--- Provided material Enclosed Below ---
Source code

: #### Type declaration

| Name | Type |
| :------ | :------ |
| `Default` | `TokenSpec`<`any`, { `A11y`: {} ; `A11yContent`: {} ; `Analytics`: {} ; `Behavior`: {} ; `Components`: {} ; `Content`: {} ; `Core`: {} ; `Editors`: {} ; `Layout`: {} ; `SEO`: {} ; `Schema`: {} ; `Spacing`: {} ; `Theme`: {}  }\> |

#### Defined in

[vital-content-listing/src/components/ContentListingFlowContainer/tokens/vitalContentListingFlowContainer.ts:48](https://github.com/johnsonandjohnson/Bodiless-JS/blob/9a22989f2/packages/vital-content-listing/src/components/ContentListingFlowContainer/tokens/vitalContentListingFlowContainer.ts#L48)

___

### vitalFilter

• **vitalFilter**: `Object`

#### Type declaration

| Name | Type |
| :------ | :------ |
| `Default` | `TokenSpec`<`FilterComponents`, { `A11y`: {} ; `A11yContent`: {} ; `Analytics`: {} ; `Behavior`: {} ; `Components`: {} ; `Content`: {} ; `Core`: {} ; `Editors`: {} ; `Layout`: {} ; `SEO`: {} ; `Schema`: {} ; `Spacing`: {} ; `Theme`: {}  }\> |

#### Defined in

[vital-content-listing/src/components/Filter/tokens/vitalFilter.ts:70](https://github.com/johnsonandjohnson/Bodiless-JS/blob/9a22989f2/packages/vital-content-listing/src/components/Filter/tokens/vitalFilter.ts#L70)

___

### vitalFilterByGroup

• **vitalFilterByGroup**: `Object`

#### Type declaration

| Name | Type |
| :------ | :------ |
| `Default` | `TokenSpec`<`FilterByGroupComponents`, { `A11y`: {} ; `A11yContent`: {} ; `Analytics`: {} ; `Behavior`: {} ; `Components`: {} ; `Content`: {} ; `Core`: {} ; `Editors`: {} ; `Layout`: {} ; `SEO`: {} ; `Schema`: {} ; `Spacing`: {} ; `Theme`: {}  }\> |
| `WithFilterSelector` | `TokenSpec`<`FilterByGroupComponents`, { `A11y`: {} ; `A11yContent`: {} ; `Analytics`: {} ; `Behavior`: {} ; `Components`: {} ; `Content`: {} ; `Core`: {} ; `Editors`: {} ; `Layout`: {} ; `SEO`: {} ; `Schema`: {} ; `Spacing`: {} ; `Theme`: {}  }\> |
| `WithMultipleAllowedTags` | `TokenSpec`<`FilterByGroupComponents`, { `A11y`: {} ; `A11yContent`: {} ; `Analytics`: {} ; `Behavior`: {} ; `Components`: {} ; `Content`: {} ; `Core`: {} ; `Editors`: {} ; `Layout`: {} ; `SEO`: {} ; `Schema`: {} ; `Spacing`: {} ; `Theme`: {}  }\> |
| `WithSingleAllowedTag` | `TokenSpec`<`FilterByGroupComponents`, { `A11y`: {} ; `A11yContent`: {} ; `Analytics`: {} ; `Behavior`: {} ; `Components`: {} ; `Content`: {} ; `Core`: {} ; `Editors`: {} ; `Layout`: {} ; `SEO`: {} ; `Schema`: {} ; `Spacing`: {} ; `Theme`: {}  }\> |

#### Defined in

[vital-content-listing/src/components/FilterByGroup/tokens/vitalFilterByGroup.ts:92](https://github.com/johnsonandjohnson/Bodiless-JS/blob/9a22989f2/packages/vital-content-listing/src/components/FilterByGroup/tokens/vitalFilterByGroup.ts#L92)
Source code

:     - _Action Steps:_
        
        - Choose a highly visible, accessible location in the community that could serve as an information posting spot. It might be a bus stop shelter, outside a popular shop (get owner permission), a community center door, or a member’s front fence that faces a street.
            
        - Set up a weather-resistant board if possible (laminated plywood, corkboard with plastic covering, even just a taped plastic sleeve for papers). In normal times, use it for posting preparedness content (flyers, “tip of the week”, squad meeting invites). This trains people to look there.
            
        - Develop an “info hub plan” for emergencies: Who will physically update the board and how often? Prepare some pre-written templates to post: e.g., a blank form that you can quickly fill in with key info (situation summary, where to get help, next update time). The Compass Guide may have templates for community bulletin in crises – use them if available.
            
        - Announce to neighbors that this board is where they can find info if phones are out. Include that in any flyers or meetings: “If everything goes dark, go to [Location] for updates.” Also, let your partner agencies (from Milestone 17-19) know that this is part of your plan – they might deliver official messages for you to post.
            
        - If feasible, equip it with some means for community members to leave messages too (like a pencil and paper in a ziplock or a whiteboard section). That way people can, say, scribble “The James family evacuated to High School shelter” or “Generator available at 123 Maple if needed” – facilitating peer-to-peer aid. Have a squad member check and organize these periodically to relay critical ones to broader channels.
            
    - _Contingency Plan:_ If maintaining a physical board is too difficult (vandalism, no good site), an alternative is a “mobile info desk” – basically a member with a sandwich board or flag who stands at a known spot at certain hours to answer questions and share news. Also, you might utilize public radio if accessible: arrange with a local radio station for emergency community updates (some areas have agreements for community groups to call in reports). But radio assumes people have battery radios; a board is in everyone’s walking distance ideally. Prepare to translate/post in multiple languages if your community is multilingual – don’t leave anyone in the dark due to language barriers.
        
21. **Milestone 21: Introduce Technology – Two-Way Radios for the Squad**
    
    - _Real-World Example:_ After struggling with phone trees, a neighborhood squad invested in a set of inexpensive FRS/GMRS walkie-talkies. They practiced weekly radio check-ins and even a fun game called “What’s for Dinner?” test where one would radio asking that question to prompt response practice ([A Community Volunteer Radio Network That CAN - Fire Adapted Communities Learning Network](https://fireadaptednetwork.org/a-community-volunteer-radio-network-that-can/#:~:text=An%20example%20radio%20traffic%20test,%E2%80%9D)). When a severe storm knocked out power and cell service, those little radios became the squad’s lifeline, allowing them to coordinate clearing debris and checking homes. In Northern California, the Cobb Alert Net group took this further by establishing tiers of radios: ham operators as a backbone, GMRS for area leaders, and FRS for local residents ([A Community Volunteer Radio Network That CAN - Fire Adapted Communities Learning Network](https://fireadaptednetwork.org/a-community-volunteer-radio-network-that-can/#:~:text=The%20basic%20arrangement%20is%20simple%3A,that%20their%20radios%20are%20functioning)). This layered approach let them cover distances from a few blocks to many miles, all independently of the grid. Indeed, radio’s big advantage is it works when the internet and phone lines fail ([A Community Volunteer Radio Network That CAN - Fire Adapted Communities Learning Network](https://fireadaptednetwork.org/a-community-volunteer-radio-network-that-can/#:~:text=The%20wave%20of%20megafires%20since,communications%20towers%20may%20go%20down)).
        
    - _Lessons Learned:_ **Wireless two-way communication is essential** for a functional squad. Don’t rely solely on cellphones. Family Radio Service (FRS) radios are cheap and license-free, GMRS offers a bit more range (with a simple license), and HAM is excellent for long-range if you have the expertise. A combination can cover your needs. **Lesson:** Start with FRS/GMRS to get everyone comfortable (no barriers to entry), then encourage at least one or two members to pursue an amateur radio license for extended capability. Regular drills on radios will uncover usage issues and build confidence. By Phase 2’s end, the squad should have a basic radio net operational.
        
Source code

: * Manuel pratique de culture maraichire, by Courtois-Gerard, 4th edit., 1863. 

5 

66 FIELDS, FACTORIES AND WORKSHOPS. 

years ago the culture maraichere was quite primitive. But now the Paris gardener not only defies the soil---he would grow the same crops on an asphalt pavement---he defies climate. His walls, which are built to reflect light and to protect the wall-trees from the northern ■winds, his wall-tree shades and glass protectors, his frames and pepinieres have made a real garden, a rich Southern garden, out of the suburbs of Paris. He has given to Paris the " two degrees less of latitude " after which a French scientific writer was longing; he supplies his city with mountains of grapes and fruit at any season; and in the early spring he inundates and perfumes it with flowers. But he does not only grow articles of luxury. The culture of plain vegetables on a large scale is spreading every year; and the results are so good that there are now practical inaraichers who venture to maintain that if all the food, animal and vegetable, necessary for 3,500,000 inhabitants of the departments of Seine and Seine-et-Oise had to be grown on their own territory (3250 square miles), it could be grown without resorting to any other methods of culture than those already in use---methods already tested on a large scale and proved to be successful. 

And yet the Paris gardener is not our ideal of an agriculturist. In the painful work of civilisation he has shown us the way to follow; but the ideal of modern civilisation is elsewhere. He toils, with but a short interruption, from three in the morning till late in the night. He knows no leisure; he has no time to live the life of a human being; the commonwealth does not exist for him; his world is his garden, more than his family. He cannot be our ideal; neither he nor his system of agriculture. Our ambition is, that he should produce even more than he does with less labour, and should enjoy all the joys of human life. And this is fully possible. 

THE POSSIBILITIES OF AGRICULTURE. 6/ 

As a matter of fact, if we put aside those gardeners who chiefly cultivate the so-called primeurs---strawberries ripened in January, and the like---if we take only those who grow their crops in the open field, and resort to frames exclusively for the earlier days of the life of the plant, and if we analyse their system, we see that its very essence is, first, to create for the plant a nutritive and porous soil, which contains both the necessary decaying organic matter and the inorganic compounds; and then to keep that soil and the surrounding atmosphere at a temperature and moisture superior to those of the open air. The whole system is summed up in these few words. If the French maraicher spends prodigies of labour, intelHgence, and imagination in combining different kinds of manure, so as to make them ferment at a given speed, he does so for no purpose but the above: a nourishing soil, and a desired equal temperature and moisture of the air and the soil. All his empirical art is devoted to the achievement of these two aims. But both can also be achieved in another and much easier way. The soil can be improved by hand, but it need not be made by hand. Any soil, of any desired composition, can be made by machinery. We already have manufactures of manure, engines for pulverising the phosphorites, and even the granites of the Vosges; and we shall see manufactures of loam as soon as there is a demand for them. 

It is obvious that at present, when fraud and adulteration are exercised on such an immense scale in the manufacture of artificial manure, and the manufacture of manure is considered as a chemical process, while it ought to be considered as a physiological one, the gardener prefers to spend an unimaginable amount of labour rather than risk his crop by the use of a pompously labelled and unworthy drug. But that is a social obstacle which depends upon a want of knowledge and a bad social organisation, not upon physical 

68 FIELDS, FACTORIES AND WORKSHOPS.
--- End of Enclosed Provided material ---
### Problem details:
In the material, find each line with the word "FACTORIES" and list it.

### Task output:
66 FIELDS, FACTORIES AND WORKSHOPS. 
68 FIELDS, FACTORIES AND WORKSHOPS.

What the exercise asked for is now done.